3 CONSIDERAÇÕES FINAIS
O tráfico de seres humanos é um problema globalizado que demanda respostas análogas à sua dimensão para acautelar e controlar tanto a oferta, quanto a demanda da exploração sexual. É de suma importância que leis severas sejam criadas para alicerçar a luta defronte esta prática, mas, no entanto, que a certeza da aplicabilidade e execução das mesmas seja inexorável.
Para reprimirmos o desenvolvimento desta, é basilar que abracemos ações predispostas a impedir e/ou limitar, tanto qualitativa quanto quantitativamente a prosperação dos índices de vítimas traficadas para estes fins.
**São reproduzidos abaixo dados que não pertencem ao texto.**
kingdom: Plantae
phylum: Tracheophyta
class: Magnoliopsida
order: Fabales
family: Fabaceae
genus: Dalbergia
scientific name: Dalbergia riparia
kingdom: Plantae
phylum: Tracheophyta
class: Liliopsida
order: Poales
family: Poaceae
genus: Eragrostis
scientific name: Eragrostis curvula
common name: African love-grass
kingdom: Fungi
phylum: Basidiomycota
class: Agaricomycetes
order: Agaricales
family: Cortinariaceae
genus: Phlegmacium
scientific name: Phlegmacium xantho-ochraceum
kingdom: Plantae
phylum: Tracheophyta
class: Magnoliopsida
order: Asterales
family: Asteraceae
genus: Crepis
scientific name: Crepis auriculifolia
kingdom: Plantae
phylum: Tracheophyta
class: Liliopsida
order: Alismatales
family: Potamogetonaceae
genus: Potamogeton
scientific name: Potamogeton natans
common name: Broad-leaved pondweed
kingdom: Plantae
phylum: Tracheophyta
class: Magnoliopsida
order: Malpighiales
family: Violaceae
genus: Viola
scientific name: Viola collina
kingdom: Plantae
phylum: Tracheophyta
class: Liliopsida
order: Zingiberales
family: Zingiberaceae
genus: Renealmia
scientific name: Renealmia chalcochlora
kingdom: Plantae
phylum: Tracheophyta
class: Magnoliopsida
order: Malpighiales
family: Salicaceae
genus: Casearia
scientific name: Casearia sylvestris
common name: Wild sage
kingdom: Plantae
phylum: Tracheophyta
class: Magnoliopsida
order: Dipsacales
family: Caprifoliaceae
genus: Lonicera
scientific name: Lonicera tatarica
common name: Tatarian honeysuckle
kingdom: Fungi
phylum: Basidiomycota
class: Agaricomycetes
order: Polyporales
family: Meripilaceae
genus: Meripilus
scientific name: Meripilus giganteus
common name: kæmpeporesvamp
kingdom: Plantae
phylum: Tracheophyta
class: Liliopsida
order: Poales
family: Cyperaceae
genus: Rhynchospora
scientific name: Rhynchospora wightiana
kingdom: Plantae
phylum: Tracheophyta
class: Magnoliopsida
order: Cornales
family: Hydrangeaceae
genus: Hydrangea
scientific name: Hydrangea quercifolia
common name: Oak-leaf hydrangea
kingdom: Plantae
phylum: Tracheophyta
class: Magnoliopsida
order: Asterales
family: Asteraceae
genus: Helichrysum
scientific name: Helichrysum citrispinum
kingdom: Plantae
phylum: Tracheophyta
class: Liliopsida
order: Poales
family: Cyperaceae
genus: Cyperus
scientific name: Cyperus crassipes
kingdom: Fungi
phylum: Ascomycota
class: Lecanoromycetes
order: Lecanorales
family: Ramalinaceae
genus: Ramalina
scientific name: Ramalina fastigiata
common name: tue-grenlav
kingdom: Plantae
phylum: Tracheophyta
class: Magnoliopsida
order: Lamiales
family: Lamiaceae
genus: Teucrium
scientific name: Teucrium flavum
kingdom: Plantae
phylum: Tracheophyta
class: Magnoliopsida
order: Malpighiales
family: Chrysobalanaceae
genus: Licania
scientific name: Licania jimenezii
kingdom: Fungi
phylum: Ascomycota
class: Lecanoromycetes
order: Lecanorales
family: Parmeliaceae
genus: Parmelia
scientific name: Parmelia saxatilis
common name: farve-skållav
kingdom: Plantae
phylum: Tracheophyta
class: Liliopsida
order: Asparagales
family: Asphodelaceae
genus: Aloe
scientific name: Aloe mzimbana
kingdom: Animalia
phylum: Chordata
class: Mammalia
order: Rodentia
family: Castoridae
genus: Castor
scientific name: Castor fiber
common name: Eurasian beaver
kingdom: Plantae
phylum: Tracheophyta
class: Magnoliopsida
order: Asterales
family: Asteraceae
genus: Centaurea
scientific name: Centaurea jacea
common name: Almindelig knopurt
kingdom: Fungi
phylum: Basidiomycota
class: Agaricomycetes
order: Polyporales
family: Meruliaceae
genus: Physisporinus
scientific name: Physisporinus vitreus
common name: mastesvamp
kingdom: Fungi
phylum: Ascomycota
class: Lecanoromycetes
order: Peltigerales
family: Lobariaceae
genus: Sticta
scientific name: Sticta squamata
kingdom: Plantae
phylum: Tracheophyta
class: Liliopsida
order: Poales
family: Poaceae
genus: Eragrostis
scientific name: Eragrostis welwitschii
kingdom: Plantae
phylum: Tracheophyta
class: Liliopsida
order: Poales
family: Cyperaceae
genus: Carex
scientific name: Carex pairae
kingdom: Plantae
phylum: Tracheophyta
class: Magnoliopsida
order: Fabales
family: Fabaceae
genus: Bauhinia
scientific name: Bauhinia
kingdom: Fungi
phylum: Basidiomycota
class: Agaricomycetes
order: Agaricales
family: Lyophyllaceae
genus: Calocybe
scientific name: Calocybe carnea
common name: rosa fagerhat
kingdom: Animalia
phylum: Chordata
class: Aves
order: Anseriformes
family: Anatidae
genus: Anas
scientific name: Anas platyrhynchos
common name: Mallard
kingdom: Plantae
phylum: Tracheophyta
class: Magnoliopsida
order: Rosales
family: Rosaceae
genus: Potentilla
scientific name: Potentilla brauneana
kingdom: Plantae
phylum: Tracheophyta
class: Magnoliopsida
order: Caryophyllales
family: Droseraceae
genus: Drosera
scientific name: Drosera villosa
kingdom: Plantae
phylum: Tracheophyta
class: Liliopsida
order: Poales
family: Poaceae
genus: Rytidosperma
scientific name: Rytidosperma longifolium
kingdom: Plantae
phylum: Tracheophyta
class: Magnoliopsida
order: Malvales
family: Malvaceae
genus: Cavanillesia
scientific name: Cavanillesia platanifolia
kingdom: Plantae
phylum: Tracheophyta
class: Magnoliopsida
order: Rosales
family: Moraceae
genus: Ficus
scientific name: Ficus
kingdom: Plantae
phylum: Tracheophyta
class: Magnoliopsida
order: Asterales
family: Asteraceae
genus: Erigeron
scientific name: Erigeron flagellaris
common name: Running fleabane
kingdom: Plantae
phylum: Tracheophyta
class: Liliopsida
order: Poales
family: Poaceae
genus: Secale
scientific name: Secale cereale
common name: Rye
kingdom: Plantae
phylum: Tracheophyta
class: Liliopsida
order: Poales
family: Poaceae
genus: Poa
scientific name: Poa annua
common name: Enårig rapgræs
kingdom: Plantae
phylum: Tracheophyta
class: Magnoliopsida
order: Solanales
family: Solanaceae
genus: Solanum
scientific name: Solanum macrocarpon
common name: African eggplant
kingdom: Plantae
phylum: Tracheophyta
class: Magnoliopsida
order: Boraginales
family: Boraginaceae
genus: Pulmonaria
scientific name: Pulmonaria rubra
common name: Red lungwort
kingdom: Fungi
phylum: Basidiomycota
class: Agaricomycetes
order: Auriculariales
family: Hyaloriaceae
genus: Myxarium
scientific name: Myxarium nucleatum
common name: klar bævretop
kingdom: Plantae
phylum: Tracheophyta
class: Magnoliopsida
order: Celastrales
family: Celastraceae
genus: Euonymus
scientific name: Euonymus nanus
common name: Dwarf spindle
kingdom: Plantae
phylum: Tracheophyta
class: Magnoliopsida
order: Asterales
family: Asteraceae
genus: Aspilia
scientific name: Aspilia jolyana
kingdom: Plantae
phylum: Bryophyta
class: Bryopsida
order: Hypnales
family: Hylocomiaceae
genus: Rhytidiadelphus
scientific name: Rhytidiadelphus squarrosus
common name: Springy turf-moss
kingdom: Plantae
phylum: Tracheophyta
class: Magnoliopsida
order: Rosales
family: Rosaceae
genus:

Ressalte-se que a maior parcela destas se encontra em posição vulnerável, ora decorrente de sua condição social, ora da situação psicológica.
A retomada da valorização do ser humano agregados a pacotes de políticas públicas com o intuito da inserção das camadas mais excluídas sejam elas pela via racial, sexual ou social, são programas amortizadores dentro do paradigma da exploração, haja vista que estas vítimas não sofrem traumas físicos e psicológicos exclusivamente durante o período em que permanecem expostas aos traficantes, mas, de igual forma, continuam desprezadas por uma sociedade individualista, preconceituosa que ignora os que não conseguiram se amoldar nos patamares estabelecidos.
Ademais, o Estado deve avocar para si o suprimento no fornecimento básico em termos de educação, formação profissional e, no caso das pessoas que já se tornaram vítimas, o repatriamento destas. Destarte, que o foco seja imediatamente alterado, pois permanecendo direcionado unicamente ao efeito e negligenciando as causas, tornar-se-á inviável qualquer programa de prevenção, depreciação e, consequentemente a penalização dos traficantes, o que implica em maior insegurança pública perante este aspecto.
Em análise última, que a sociedade em geral juntamente com a mídia e o Estado, vinculem forças para respaldar e fomentar medidas que promovam a efetiva liberdade, a justiça social, a ruptura dos padrões que ensejam às desigualdades sócioeconômicas e primordialmente que protejam a dignidade da pessoa humana.